# MATERIAL SUPPLIED
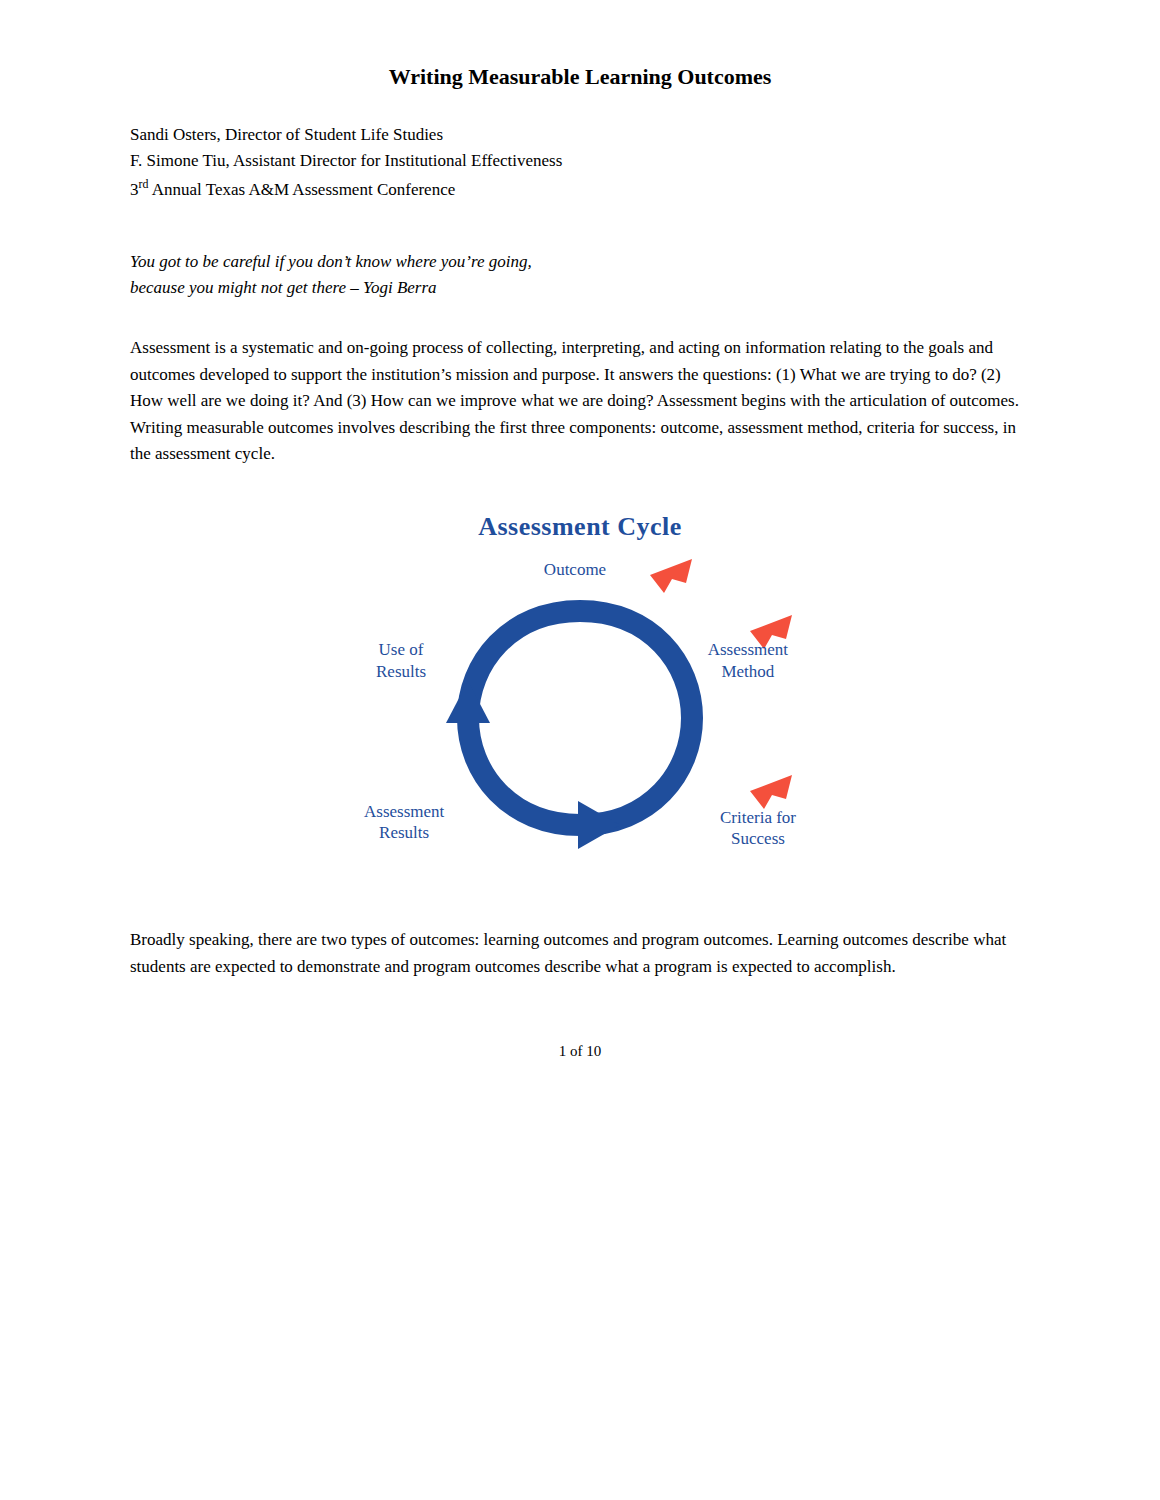Writing Measurable Learning Outcomes
Sandi Osters, Director of Student Life Studies
F. Simone Tiu, Assistant Director for Institutional Effectiveness
3rd Annual Texas A&M Assessment Conference
You got to be careful if you don’t know where you’re going,
because you might not get there – Yogi Berra
Assessment is a systematic and on-going process of collecting, interpreting, and acting on information relating to the goals and outcomes developed to support the institution’s mission and purpose. It answers the questions: (1) What we are trying to do? (2) How well are we doing it? And (3) How can we improve what we are doing? Assessment begins with the articulation of outcomes. Writing measurable outcomes involves describing the first three components: outcome, assessment method, criteria for success, in the assessment cycle.
Assessment Cycle
Outcome
Assessment
Method
Criteria for
Success
Assessment
Results
Use of
Results
Broadly speaking, there are two types of outcomes: learning outcomes and program outcomes. Learning outcomes describe what students are expected to demonstrate and program outcomes describe what a program is expected to accomplish.
1 of 10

# WORK REQUIRED
This task calls for an exact copy of the data above, without pictures.

# EXERCISE SOLUTION
Writing Measurable Learning Outcomes
Sandi Osters, Director of Student Life Studies
F. Simone Tiu, Assistant Director for Institutional Effectiveness
3rd Annual Texas A&M Assessment Conference
You got to be careful if you don’t know where you’re going,
because you might not get there – Yogi Berra
Assessment is a systematic and on-going process of collecting, interpreting, and acting on information relating to the goals and outcomes developed to support the institution’s mission and purpose. It answers the questions: (1) What we are trying to do? (2) How well are we doing it? And (3) How can we improve what we are doing? Assessment begins with the articulation of outcomes. Writing measurable outcomes involves describing the first three components: outcome, assessment method, criteria for success, in the assessment cycle.
Assessment Cycle
Outcome
Assessment
Method
Criteria for
Success
Assessment
Results
Use of
Results
Broadly speaking, there are two types of outcomes: learning outcomes and program outcomes. Learning outcomes describe what students are expected to demonstrate and program outcomes describe what a program is expected to accomplish.
1 of 10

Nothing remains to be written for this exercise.